*** Given records Section Begins ***

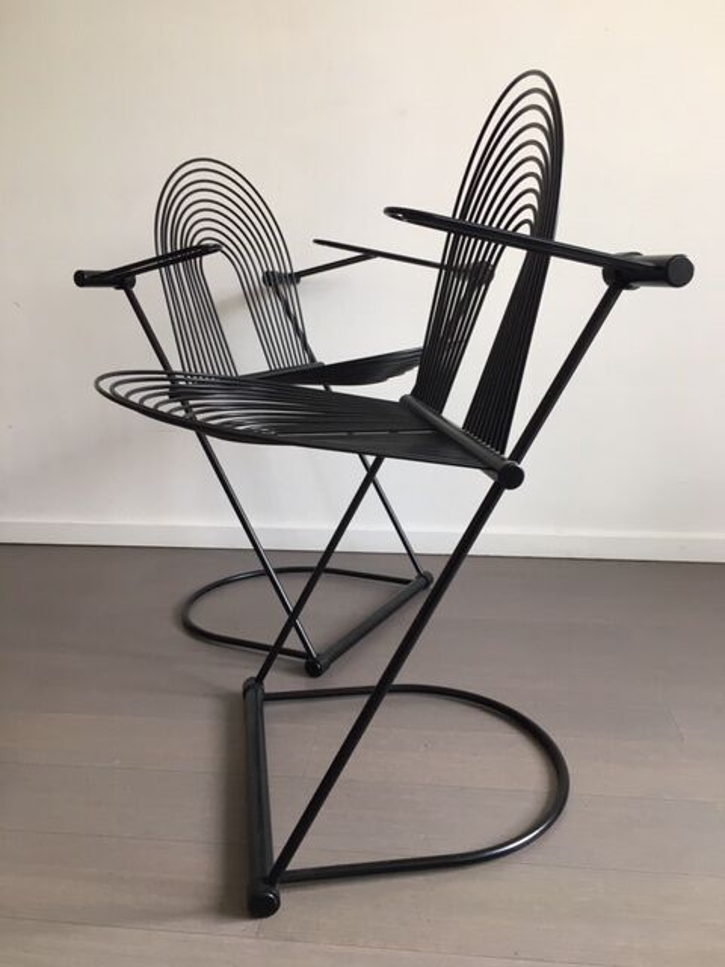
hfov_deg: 48.2
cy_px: 484
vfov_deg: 61.7
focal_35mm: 29
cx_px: 362
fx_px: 810
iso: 80
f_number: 2.2
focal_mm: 4.15
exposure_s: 1/33
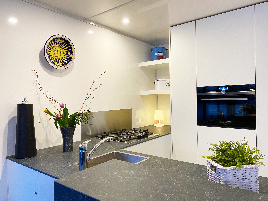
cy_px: 100
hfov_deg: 67.3
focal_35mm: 26
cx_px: 134
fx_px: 201
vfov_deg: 53.1
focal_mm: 4.25
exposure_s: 1/50
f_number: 1.8
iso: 80
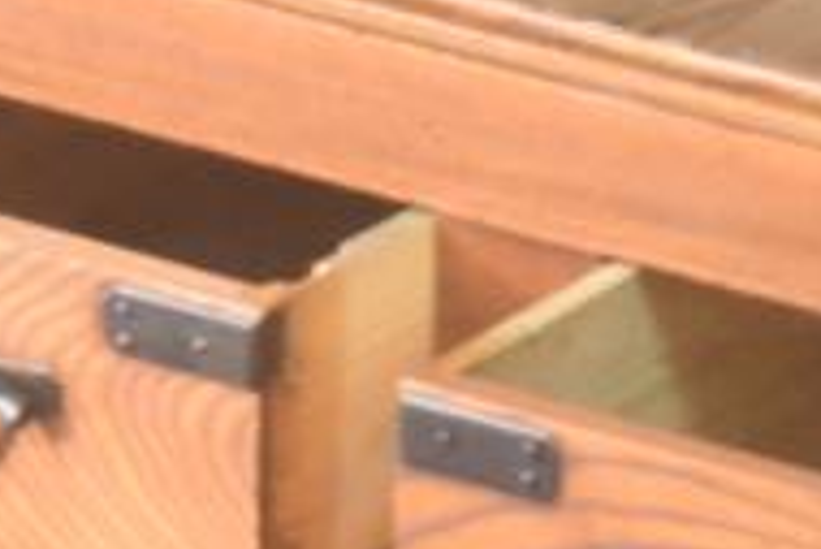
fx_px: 8581
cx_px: 544
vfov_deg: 3.7
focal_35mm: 376
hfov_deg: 5.5
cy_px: -15
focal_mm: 44
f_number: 4.5
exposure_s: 1/60
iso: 5000
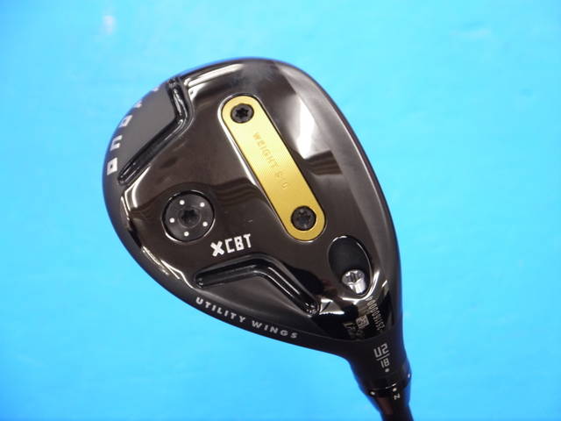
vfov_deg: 17.6
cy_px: 210
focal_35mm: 84
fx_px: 1361
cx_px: 280
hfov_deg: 23.3
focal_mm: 42
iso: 800
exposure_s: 1/60
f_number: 5.6
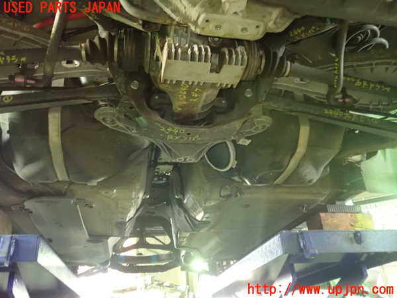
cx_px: 198
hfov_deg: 60.0
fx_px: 344
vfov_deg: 46.8
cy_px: 149
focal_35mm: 30
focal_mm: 5.5
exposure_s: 1/30
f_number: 2.3
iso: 1600
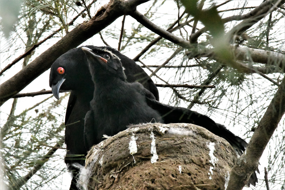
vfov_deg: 1.8
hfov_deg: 2.7
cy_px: 95
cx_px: 142
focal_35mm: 750
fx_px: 5937
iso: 28800
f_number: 18
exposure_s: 1/200
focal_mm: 500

*** Given records Section Ends ***

▶ [Problem to work on]: The output should consist of every entry above, printed exactly, with the images removed.

▶ [Answer]:
hfov_deg: 48.2
cy_px: 484
vfov_deg: 61.7
focal_35mm: 29
cx_px: 362
fx_px: 810
iso: 80
f_number: 2.2
focal_mm: 4.15
exposure_s: 1/33
cy_px: 100
hfov_deg: 67.3
focal_35mm: 26
cx_px: 134
fx_px: 201
vfov_deg: 53.1
focal_mm: 4.25
exposure_s: 1/50
f_number: 1.8
iso: 80
fx_px: 8581
cx_px: 544
vfov_deg: 3.7
focal_35mm: 376
hfov_deg: 5.5
cy_px: -15
focal_mm: 44
f_number: 4.5
exposure_s: 1/60
iso: 5000
vfov_deg: 17.6
cy_px: 210
focal_35mm: 84
fx_px: 1361
cx_px: 280
hfov_deg: 23.3
focal_mm: 42
iso: 800
exposure_s: 1/60
f_number: 5.6
cx_px: 198
hfov_deg: 60.0
fx_px: 344
vfov_deg: 46.8
cy_px: 149
focal_35mm: 30
focal_mm: 5.5
exposure_s: 1/30
f_number: 2.3
iso: 1600
vfov_deg: 1.8
hfov_deg: 2.7
cy_px: 95
cx_px: 142
focal_35mm: 750
fx_px: 5937
iso: 28800
f_number: 18
exposure_s: 1/200
focal_mm: 500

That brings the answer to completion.